START Record set

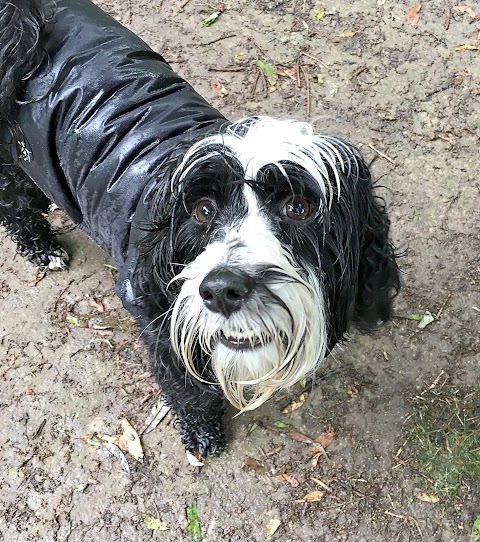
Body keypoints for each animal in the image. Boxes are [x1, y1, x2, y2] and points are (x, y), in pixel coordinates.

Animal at [0, 0, 400, 460]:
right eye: (203, 210)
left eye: (298, 207)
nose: (222, 290)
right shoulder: (156, 318)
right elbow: (186, 387)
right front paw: (202, 431)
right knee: (15, 206)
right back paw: (40, 246)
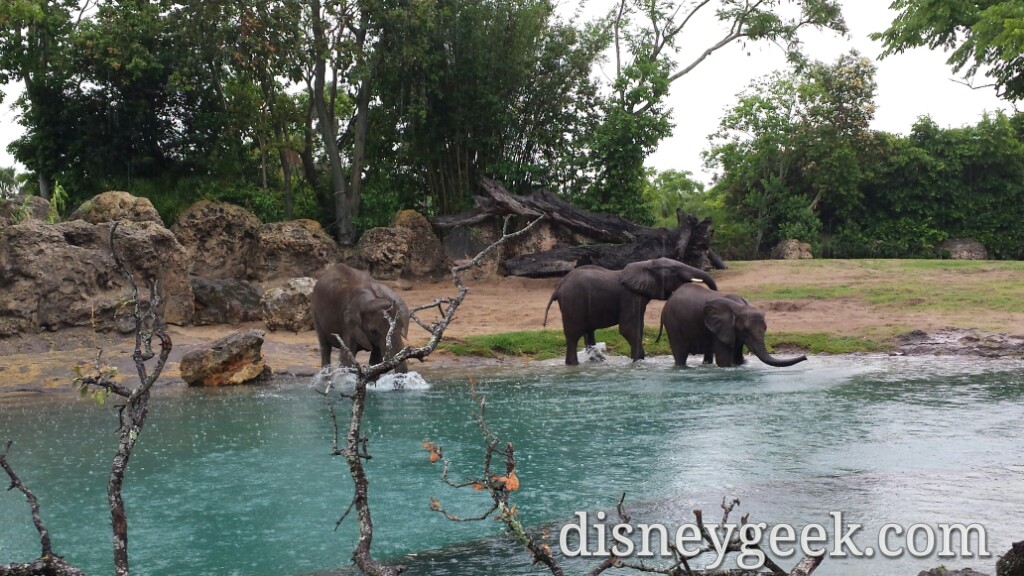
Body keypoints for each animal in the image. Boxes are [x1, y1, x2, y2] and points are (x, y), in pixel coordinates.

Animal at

END Record set

» **Work instruction**:
Omit the pictures, then extract verbatim only those lines that fall between the line containing "nose: (222, 290)" and the final line of the records above, both included.

» **Task solution**:
nose: (222, 290)
right shoulder: (156, 318)
right elbow: (186, 387)
right front paw: (202, 431)
right knee: (15, 206)
right back paw: (40, 246)
Body keypoints for each animal in the image. Boxes are [x1, y1, x2, y2] and points are (x, y), in pixel coordinates.

Animal at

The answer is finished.